**Exercise description:** Switch every "legend" to "key" in the entries, from the start of the entries down through the line containing "Reading left to right, list", and write out those lines with nothing else changed.

--

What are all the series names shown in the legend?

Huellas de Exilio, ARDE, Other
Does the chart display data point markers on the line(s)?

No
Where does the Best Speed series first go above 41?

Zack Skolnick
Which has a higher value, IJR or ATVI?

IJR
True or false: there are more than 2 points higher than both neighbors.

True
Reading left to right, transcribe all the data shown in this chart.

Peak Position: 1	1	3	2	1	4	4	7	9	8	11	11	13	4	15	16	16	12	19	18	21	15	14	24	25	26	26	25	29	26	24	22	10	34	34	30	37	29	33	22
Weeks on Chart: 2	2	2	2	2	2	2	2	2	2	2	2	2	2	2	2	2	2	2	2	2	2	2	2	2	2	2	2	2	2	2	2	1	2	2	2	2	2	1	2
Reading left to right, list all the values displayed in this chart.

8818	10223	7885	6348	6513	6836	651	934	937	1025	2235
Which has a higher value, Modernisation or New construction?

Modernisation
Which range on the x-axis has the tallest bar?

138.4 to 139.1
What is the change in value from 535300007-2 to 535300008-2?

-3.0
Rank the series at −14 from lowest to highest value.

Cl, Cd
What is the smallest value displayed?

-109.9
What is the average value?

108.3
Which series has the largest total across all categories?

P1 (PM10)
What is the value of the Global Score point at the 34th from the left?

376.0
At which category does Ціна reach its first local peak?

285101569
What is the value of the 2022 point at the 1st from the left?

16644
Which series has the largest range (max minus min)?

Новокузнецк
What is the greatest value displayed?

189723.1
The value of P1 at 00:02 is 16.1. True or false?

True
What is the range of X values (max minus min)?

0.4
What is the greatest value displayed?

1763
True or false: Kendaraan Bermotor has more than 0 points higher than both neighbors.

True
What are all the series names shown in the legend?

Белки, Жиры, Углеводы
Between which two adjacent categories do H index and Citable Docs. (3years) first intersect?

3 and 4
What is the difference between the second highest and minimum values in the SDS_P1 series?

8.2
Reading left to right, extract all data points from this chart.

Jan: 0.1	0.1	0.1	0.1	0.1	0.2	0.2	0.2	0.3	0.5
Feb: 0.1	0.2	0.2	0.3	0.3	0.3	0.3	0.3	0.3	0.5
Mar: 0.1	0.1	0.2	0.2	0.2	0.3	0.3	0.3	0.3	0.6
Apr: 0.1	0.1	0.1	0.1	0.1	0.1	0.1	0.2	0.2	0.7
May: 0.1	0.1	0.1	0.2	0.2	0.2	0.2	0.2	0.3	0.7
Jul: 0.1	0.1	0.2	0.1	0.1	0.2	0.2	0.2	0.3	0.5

--

**Output of the exercise:**
What are all the series names shown in the key?

Huellas de Exilio, ARDE, Other
Does the chart display data point markers on the line(s)?

No
Where does the Best Speed series first go above 41?

Zack Skolnick
Which has a higher value, IJR or ATVI?

IJR
True or false: there are more than 2 points higher than both neighbors.

True
Reading left to right, transcribe all the data shown in this chart.

Peak Position: 1	1	3	2	1	4	4	7	9	8	11	11	13	4	15	16	16	12	19	18	21	15	14	24	25	26	26	25	29	26	24	22	10	34	34	30	37	29	33	22
Weeks on Chart: 2	2	2	2	2	2	2	2	2	2	2	2	2	2	2	2	2	2	2	2	2	2	2	2	2	2	2	2	2	2	2	2	1	2	2	2	2	2	1	2
Reading left to right, list all the values displayed in this chart.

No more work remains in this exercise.